►
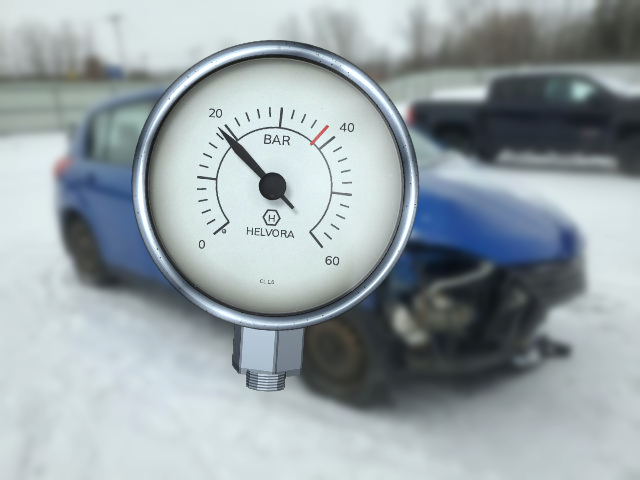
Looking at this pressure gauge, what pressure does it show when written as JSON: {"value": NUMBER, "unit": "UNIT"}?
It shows {"value": 19, "unit": "bar"}
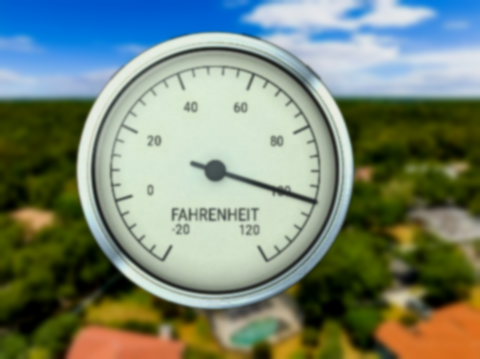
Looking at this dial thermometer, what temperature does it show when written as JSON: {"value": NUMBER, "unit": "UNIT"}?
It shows {"value": 100, "unit": "°F"}
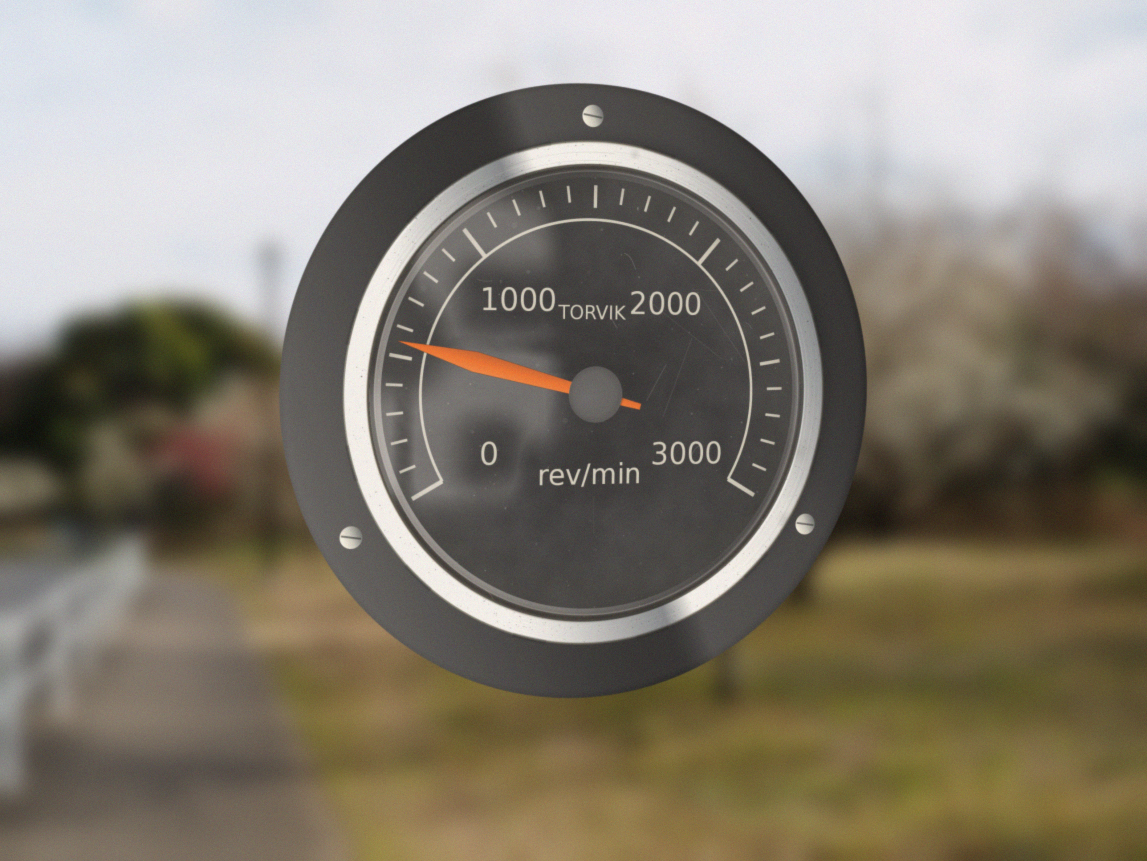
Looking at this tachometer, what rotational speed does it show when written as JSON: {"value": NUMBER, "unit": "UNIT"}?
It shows {"value": 550, "unit": "rpm"}
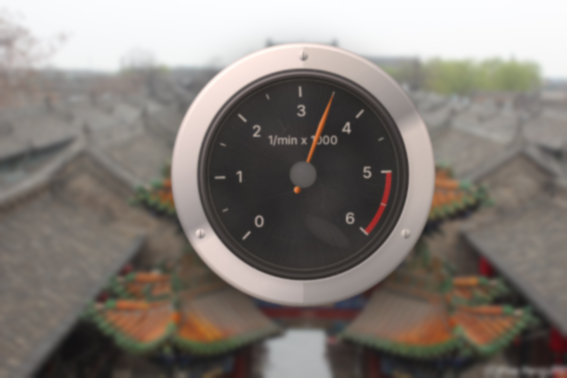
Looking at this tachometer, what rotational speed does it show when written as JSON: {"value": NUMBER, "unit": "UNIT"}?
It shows {"value": 3500, "unit": "rpm"}
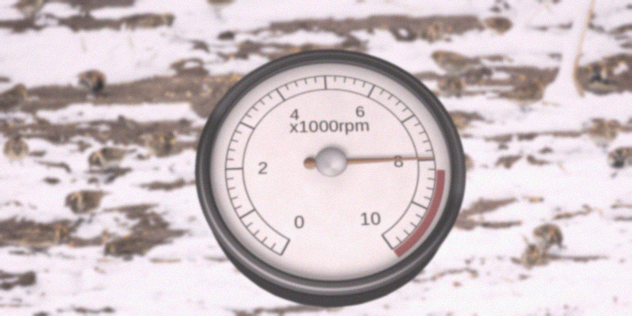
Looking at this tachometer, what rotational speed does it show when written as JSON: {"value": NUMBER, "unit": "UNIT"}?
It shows {"value": 8000, "unit": "rpm"}
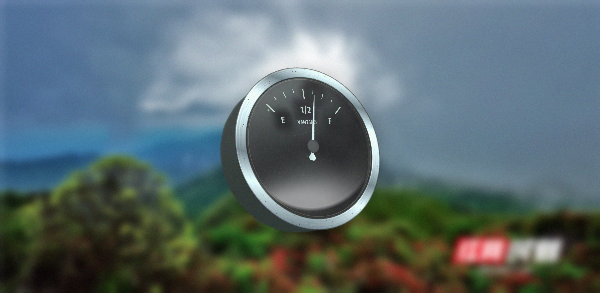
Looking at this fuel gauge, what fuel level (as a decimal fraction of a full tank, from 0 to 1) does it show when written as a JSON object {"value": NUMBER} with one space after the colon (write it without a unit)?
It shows {"value": 0.625}
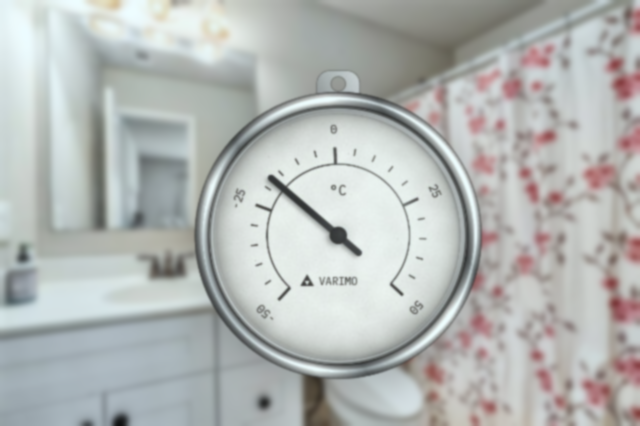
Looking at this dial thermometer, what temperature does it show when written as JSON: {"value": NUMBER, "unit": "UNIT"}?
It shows {"value": -17.5, "unit": "°C"}
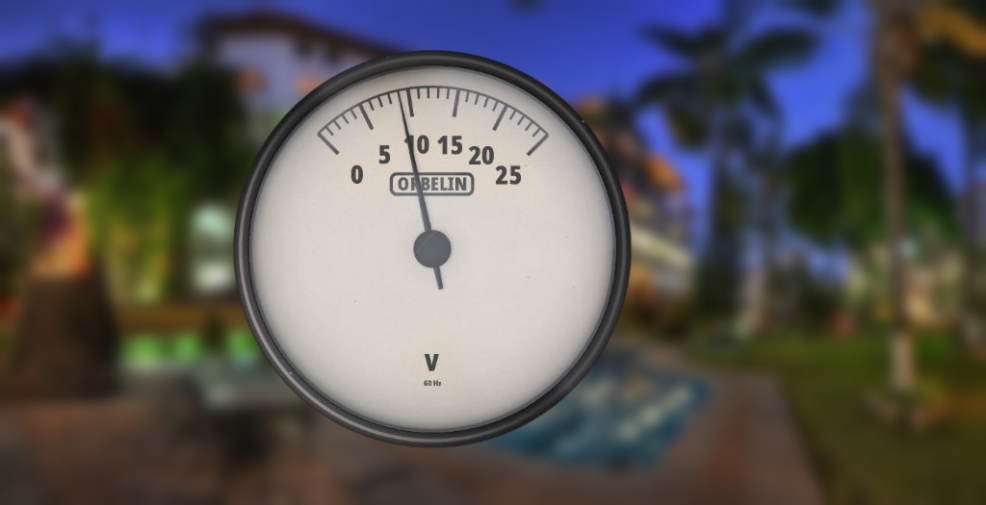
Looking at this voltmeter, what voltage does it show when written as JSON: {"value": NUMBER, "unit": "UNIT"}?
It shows {"value": 9, "unit": "V"}
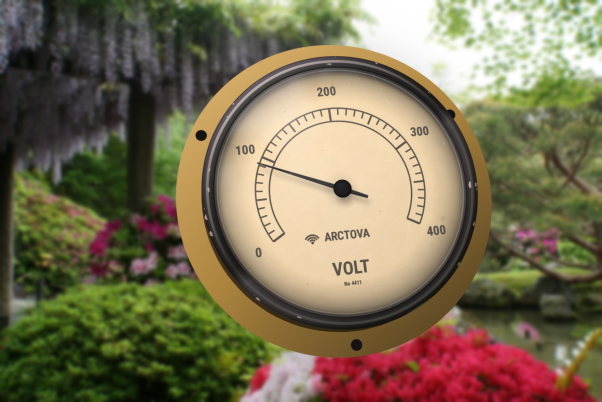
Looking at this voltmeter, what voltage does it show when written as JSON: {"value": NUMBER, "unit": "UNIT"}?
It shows {"value": 90, "unit": "V"}
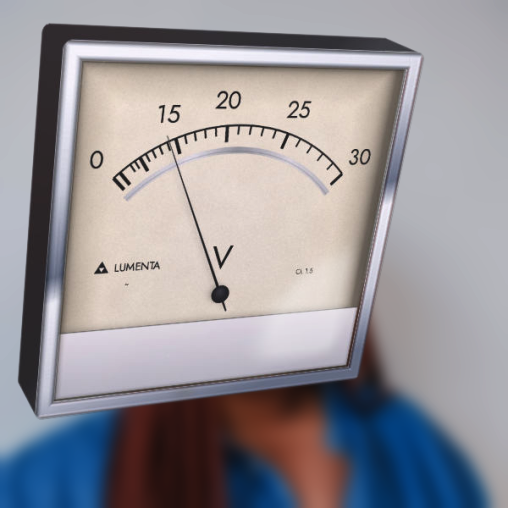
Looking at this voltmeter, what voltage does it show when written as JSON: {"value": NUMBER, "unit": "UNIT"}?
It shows {"value": 14, "unit": "V"}
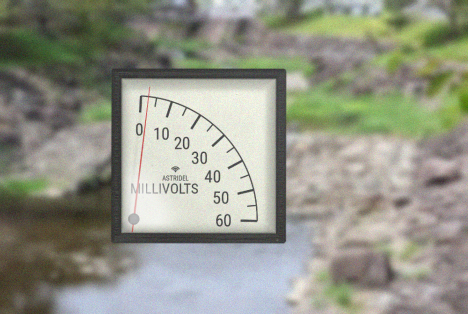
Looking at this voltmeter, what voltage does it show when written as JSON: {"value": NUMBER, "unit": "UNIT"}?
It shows {"value": 2.5, "unit": "mV"}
◄
## Your objective
Rewrite the listing above with "rev counter" substituted for every "tachometer" and nothing else changed. Leave the pictures out.

## Answer box
Looking at this pressure gauge, what pressure does it show when written as JSON: {"value": NUMBER, "unit": "UNIT"}?
It shows {"value": 19, "unit": "bar"}
Looking at this dial thermometer, what temperature does it show when written as JSON: {"value": NUMBER, "unit": "UNIT"}?
It shows {"value": 100, "unit": "°F"}
Looking at this rev counter, what rotational speed does it show when written as JSON: {"value": NUMBER, "unit": "UNIT"}?
It shows {"value": 550, "unit": "rpm"}
Looking at this rev counter, what rotational speed does it show when written as JSON: {"value": NUMBER, "unit": "UNIT"}?
It shows {"value": 3500, "unit": "rpm"}
Looking at this rev counter, what rotational speed does it show when written as JSON: {"value": NUMBER, "unit": "UNIT"}?
It shows {"value": 8000, "unit": "rpm"}
Looking at this fuel gauge, what fuel level (as a decimal fraction of a full tank, from 0 to 1) does it show when written as a JSON object {"value": NUMBER} with one space after the colon (write it without a unit)?
It shows {"value": 0.625}
Looking at this dial thermometer, what temperature does it show when written as JSON: {"value": NUMBER, "unit": "UNIT"}?
It shows {"value": -17.5, "unit": "°C"}
Looking at this voltmeter, what voltage does it show when written as JSON: {"value": NUMBER, "unit": "UNIT"}?
It shows {"value": 9, "unit": "V"}
Looking at this voltmeter, what voltage does it show when written as JSON: {"value": NUMBER, "unit": "UNIT"}?
It shows {"value": 90, "unit": "V"}
Looking at this voltmeter, what voltage does it show when written as JSON: {"value": NUMBER, "unit": "UNIT"}?
It shows {"value": 14, "unit": "V"}
Looking at this voltmeter, what voltage does it show when written as JSON: {"value": NUMBER, "unit": "UNIT"}?
It shows {"value": 2.5, "unit": "mV"}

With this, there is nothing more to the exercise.